The only thing I trust an LLM to do correctly are translations, they are very reliable at that, other than that I always verify.

"Just" check that every cell in the million row xlxs file is correct.

See the issue here?

Excel has no proper built-in validation or test suite, not sure about 3rd party ones. The last time I checked some years back there was like one that didn't do much.

All it takes is one person accidentally or unknowingly entering static data on top of a few formulas in the middle and nobody will catch it. Or Excel "helps" by changing the SEPT1 gene to "September 1. 2025"[0] - this case got so bad they had to RENAME the gene to make Excel behave. "Just" doing it properly didn't work at scale.

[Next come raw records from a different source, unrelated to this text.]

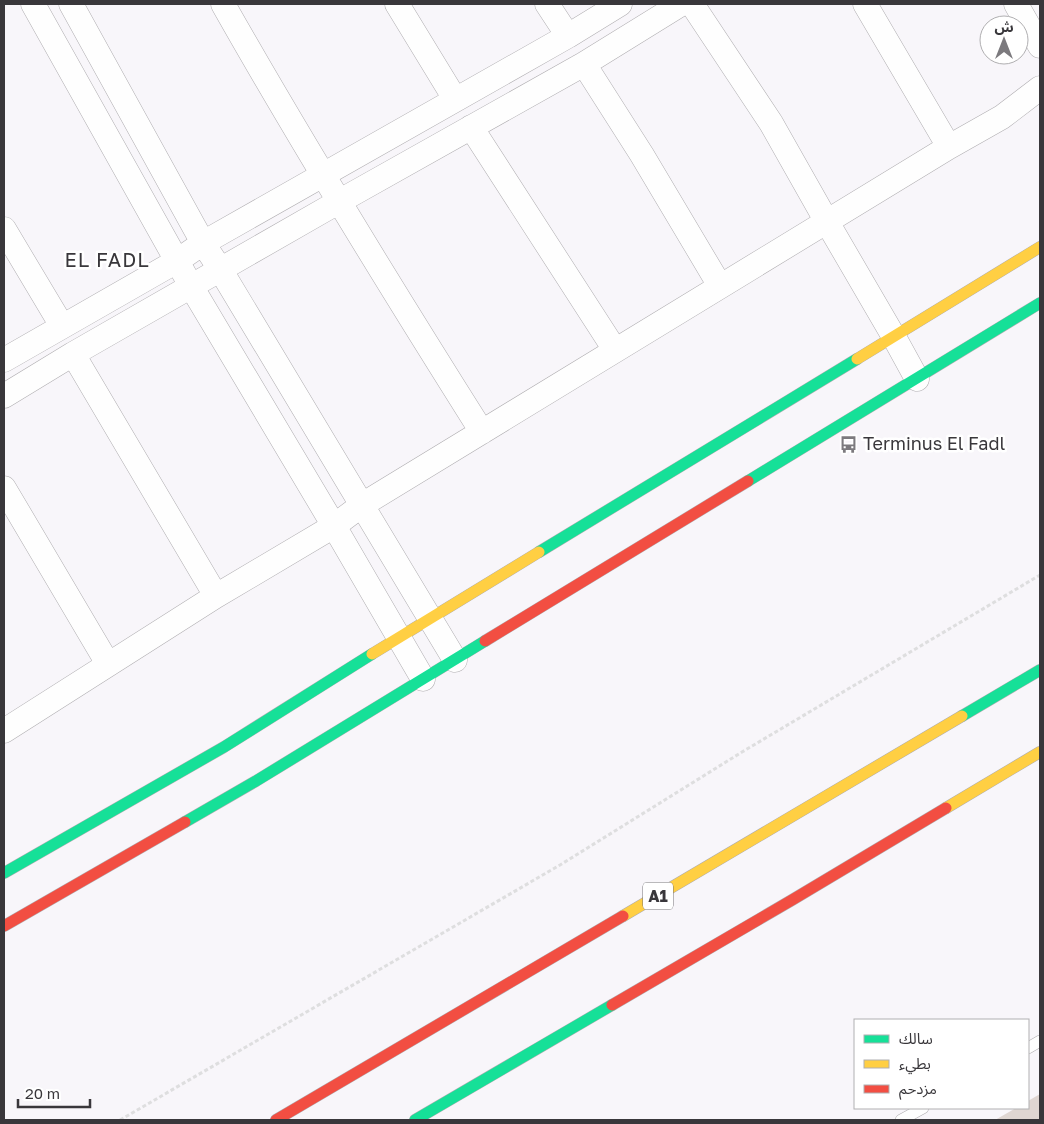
<svg xmlns="http://www.w3.org/2000/svg" width="1044" height="1124" font-family="'Golos Text','Noto Sans Arabic',sans-serif">
  <style>
    .building { fill: #dfd6d2 }
    .lines { fill: none; stroke-linecap: round; stroke-linejoin: round }
    .lane-casing { stroke: #afadb0; stroke-width: 12 }
    .street-casing { stroke: #afadb0; stroke-width: 25 }
    .fast-casing { stroke: #afadb0; stroke-width: 12 }
    .slow-casing { stroke: #afadb0; stroke-width: 12 }
    .jam-casing { stroke: #afadb0; stroke-width: 12 }
    .path { stroke: #dededf; stroke-width: 3; stroke-dasharray: 4 2.5; stroke-linecap: butt }
    .lane { stroke: #fefefe; stroke-width: 11 }
    .street { stroke: #fefefe; stroke-width: 24 }
    .fast { stroke: #16e098; stroke-width: 11 }
    .slow { stroke: #ffcf43; stroke-width: 11 }
    .jam { stroke: #f24e42; stroke-width: 11 }
    .labels { text-anchor: middle; stroke-width: 5; stroke-linejoin: round; paint-order: stroke }
    .shield { fill: #fff; stroke: #747376; stroke-width: 1 }
    .shield-label { font-size: 16px; font-weight: bold; fill: #39373b }
    .poi-label { font-size: 18px; fill: #39373b; stroke: #fff; text-anchor: start }
    .quarter-label { font-size: 20px; letter-spacing: 1px; fill: #39373b; stroke: #fff }
  </style>
  <rect width="100%" height="100%" fill="#f8f6fa"/>
  <!-- building -->
  <path class="building" d="M1040 1094V1120H995L1016 1108H1028V1101Z"/>
  <g class="lines">
    <defs>
      <path id="lane" d="M1028 1048 1040 1041
        M901 1120 923 1108"/>
      <path id="street" d="M33 4 191 286 334 526 423 679
        M71 4 203 243 220 269 455 660
        M223 4C305 149 393 291 482 432
        M397 4 455 99
        M547 4 568 36
        M692 4 771 123 827 222 894 337 917 379
        M865 4 949 147
        M1016 4 1040 46
        M584 64 642 155 720 286
        M471 127 615 350
        M4 229 62 326
        M73 354 216 596
        M4 360 177 261 203 243 568 36 620 4
        M4 396 73 354 340 201 584 64 681 4
        M4 488 108 664
        M4 731 216 596 334 526 362 505 949 147 1002 117 1040 88"/>
      <path id="fast" d="M748 481 1040 303
        M539 552 857 359
        M962 716 1040 670
        M185 822 256 781 485 641
        M4 873 224 747 372 654
        M415 1120 612 1005"/>
      <path id="slow" d="M857 359 1040 247
        M372 654 539 552
        M946 808 1040 752
        M623 916 962 716"/>
      <path id="jam" d="M485 641 748 481
        M4 926 185 822
        M612 1005 792 900 946 808
        M276 1120 623 916"/>
    </defs>
    <!-- lane casing -->
    <use href="#lane" class="lane-casing"/>
    <!-- street casing -->
    <use href="#street" class="street-casing"/>
    <!-- fast casing -->
    <use href="#fast" class="fast-casing"/>
    <!-- slow casing -->
    <use href="#slow" class="slow-casing"/>
    <!-- jam casing -->
    <use href="#jam" class="jam-casing"/>
    <!-- path -->
    <path class="path" d="M120 1120 560 865 742 752 1040 575"/>
    <!-- lane -->
    <use href="#lane" class="lane"/>
    <!-- street -->
    <use href="#street" class="street"/>
    <!-- fast -->
    <use href="#fast" class="fast"/>
    <!-- slow -->
    <use href="#slow" class="slow"/>
    <!-- jam -->
    <use href="#jam" class="jam"/>
  </g>
  <!-- icons -->
  <defs>
    <symbol id="bus-bare" viewBox="-9 -9 18 18"><path d="M-5-6H5V4H4V6H2V4H-2V6H-4V4H-5ZM-3.5-4V0h7V-4ZM-3.5 1.2v1.5H-2V1.2ZM2 1.2v1.5H3.5V1.2Z" fill="#7c7a7e" stroke="#fff" stroke-width="2.5" paint-order="stroke"/></symbol>
  </defs>
  <g fill-rule="evenodd">
    <use href="#bus-bare" x="836" y="432" width="25" height="25"/>
  </g>
  <g class="labels">
    <!-- shield labels -->
    <rect class="shield" x="643" y="882.5" width="30" height="27" rx="4"/>
    <g class="shield-label">
      <text x="658" y="902">A1</text>
    </g>
    <!-- poi labels -->
    <g class="poi-label">
      <text x="863" y="450">Terminus El Fadl</text>
    </g>
    <!-- quarter labels -->
    <g class="quarter-label">
      <text x="107" y="267">EL FADL</text>
    </g>
  </g>
  <!-- border -->
  <rect width="1044" height="1124" fill="none" stroke="#39373b" stroke-width="10"/>
  <!-- legend -->
  <rect x="854" y="1019" width="175" height="90" fill="#ffffff" stroke="#b0afb1"/>
  <rect x="864" y="1035" width="25" height="8" fill="#16e098" stroke="#b0afb1"/>
  <text x="899" y="1044" font-size="15" fill="#39373b">سالك</text>
  <rect x="864" y="1060" width="25" height="8" fill="#ffcf43" stroke="#b0afb1"/>
  <text x="899" y="1069" font-size="15" fill="#39373b">بطيء</text>
  <rect x="864" y="1085" width="25" height="8" fill="#f24e42" stroke="#b0afb1"/>
  <text x="899" y="1094" font-size="15" fill="#39373b">مزدحم</text>
  <!-- north arrow -->
  <g transform="translate(1004 40)"><circle r="24" fill="#ffffff" stroke="#b0afb1"/>
  <path d="M0-4L9 19L0 12L-9 19Z" fill="#7c7a7e"/>
  <text y="-8" font-size="14" font-weight="bold" text-anchor="middle" fill="#39373b">ش</text>
  </g>
  <!-- scale -->
  <path d="M18 1099v8h72v-8" fill="none" stroke="#39373b" stroke-width="2.5"/>
  <text x="25" y="1099" font-size="15" fill="#39373b" stroke="#ffffff" stroke-width="4" paint-order="stroke">20 m</text>
</svg>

The point I'm trying to get at here that neither tool is perfect and requires validation afterwards. With agentic coding we can verify the results, we have the tools for it - and the agent can run them automatically.

In this case Excel is even worse because one human error can escalate massively as there is no simple way to verify the output, Excel has no unit test equivalents or validators.

[0] https://www.progress.org.uk/human-genes-renamed-as-microsoft...

You are describing a garbage in, garbage out problem. However, LLMs introduce a new type of issue, the “valid data in, garbage out” problem. The existence of the former doesn’t make the latter less of an issue.

“Just” checking a million rows is trivial depending on the types of checks you’re running. In any case, you would never want a check which yields false positives and false negatives, since that defeats the entire purpose of the check.

[deleted]

It depends on how much you want the LLM to do. I personally work on function level and can easily verify if it works with a look and few tests.

That's why you tell claude code to write tests, and use them, use linting tools, etc. And then you test the code yourself. If you're still concerned, /clear then tell claude code that some other idiot wrote the code and it needs to tear it apart and critique it.

Hallucination is not an intractable problem, the stochastic nature of hallucinations makes it easy to use the same tools to catch them. I feel like hallucinations have become a cop out, an excuse, for people who don't want to learn how to use these new tools anyway.

> you now have to not only review and double-check shitty AI code, but also hallucinated AI tests too

Gee thanks for all that extra productivity, AI overlords.

Maybe they should replace AI programmers with AI instead?

I said to make the chatbot do it, not to do all the reviewing yourself. You can do manual reviews once it makes something that works. In the meantime, you can be working on something else entirely.

> In the meantime, you can be working on something else entirely.

Like fixing useless and/or broken tests written by an LLM?

(Thank you, AI overlords, for freeing me from the pesky algorithmic and coding tedia so I can instead focus on fixing the mountains of technical debt you added!)

I'm assuming based on the granularity you're referring to autocomplete, and surely that already doesn't feel like dialup.